- [Assigned task]:
Your job is to print, exactly, the lines in the data below from the line with "henblech Weissblech" through the line with "BEGIVENHETER / OMTALER", both included, and to omit any picture.

--*--

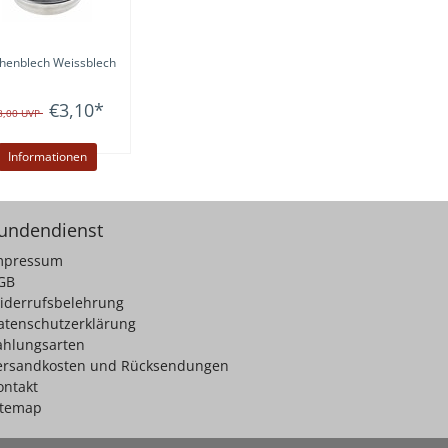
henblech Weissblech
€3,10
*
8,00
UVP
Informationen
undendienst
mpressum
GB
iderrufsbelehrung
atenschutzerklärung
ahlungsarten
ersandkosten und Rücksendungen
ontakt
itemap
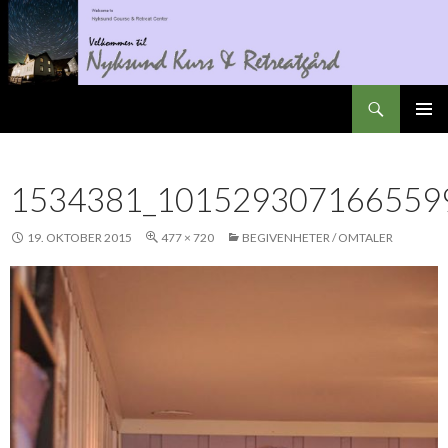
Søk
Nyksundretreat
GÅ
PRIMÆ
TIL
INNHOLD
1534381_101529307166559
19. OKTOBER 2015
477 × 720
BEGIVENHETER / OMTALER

--*--

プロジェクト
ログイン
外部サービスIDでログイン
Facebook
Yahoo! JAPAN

--*--

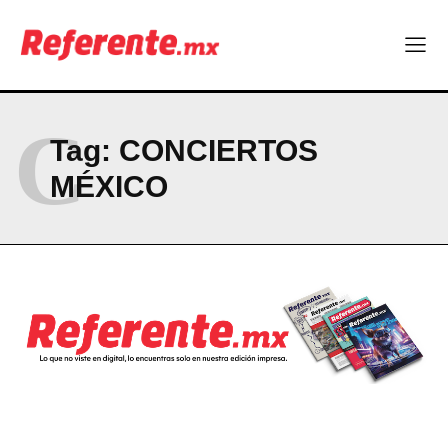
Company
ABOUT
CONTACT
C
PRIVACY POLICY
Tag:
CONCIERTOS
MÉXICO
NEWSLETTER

--*--

- [Exercise output]:
henblech Weissblech
€3,10
*
8,00
UVP
Informationen
undendienst
mpressum
GB
iderrufsbelehrung
atenschutzerklärung
ahlungsarten
ersandkosten und Rücksendungen
ontakt
itemap
Søk
Nyksundretreat
GÅ
PRIMÆ
TIL
INNHOLD
1534381_101529307166559
19. OKTOBER 2015
477 × 720
BEGIVENHETER / OMTALER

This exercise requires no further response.